▶ **INSTRUCTIONS FOR THE TASK**:
Transcribe each of the following entries line for line, preserving every word, number, and mark of punctuation without alteration.

▶ **INPUT DATA**:
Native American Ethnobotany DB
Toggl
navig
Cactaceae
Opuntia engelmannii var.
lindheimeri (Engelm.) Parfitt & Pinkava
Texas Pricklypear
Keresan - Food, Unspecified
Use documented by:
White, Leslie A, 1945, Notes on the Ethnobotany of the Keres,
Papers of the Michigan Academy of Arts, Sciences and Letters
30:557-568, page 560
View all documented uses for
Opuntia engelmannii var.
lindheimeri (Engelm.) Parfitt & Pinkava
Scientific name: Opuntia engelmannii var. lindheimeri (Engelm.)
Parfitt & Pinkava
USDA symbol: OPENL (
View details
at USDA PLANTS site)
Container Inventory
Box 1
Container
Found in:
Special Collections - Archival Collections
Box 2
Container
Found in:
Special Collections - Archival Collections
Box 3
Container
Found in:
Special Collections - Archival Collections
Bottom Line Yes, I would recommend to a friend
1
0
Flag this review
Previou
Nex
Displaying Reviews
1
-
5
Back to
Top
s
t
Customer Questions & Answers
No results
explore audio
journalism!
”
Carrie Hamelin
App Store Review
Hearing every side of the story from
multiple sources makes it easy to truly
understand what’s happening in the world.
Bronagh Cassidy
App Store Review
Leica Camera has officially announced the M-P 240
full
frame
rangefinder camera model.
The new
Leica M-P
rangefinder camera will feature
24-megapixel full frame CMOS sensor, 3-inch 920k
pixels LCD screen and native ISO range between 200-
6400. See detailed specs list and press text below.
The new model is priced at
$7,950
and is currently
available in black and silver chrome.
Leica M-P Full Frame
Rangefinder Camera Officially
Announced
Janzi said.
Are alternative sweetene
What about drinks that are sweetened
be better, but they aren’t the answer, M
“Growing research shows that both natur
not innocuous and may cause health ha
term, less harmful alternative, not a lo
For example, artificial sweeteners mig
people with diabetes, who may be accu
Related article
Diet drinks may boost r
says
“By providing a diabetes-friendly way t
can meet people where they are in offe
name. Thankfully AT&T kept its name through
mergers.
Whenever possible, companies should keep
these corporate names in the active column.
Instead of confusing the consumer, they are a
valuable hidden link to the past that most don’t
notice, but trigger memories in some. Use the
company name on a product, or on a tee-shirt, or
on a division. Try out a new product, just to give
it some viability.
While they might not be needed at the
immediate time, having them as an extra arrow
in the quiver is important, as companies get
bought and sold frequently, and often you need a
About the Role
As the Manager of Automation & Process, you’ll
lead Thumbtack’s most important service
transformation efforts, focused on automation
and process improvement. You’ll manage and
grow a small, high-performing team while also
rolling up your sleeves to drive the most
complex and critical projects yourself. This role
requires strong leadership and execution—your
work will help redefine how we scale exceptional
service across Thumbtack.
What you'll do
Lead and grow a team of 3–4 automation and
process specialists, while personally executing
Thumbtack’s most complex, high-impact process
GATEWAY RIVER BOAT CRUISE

▶ **TASK ANSWER**:
Native American Ethnobotany DB
Toggl
navig
Cactaceae
Opuntia engelmannii var.
lindheimeri (Engelm.) Parfitt & Pinkava
Texas Pricklypear
Keresan - Food, Unspecified
Use documented by:
White, Leslie A, 1945, Notes on the Ethnobotany of the Keres,
Papers of the Michigan Academy of Arts, Sciences and Letters
30:557-568, page 560
View all documented uses for
Opuntia engelmannii var.
lindheimeri (Engelm.) Parfitt & Pinkava
Scientific name: Opuntia engelmannii var. lindheimeri (Engelm.)
Parfitt & Pinkava
USDA symbol: OPENL (
View details
at USDA PLANTS site)
Container Inventory
Box 1
Container
Found in:
Special Collections - Archival Collections
Box 2
Container
Found in:
Special Collections - Archival Collections
Box 3
Container
Found in:
Special Collections - Archival Collections
Bottom Line Yes, I would recommend to a friend
1
0
Flag this review
Previou
Nex
Displaying Reviews
1
-
5
Back to
Top
s
t
Customer Questions & Answers
No results
explore audio
journalism!
”
Carrie Hamelin
App Store Review
Hearing every side of the story from
multiple sources makes it easy to truly
understand what’s happening in the world.
Bronagh Cassidy
App Store Review
Leica Camera has officially announced the M-P 240
full
frame
rangefinder camera model.
The new
Leica M-P
rangefinder camera will feature
24-megapixel full frame CMOS sensor, 3-inch 920k
pixels LCD screen and native ISO range between 200-
6400. See detailed specs list and press text below.
The new model is priced at
$7,950
and is currently
available in black and silver chrome.
Leica M-P Full Frame
Rangefinder Camera Officially
Announced
Janzi said.
Are alternative sweetene
What about drinks that are sweetened
be better, but they aren’t the answer, M
“Growing research shows that both natur
not innocuous and may cause health ha
term, less harmful alternative, not a lo
For example, artificial sweeteners mig
people with diabetes, who may be accu
Related article
Diet drinks may boost r
says
“By providing a diabetes-friendly way t
can meet people where they are in offe
name. Thankfully AT&T kept its name through
mergers.
Whenever possible, companies should keep
these corporate names in the active column.
Instead of confusing the consumer, they are a
valuable hidden link to the past that most don’t
notice, but trigger memories in some. Use the
company name on a product, or on a tee-shirt, or
on a division. Try out a new product, just to give
it some viability.
While they might not be needed at the
immediate time, having them as an extra arrow
in the quiver is important, as companies get
bought and sold frequently, and often you need a
About the Role
As the Manager of Automation & Process, you’ll
lead Thumbtack’s most important service
transformation efforts, focused on automation
and process improvement. You’ll manage and
grow a small, high-performing team while also
rolling up your sleeves to drive the most
complex and critical projects yourself. This role
requires strong leadership and execution—your
work will help redefine how we scale exceptional
service across Thumbtack.
What you'll do
Lead and grow a team of 3–4 automation and
process specialists, while personally executing
Thumbtack’s most complex, high-impact process
GATEWAY RIVER BOAT CRUISE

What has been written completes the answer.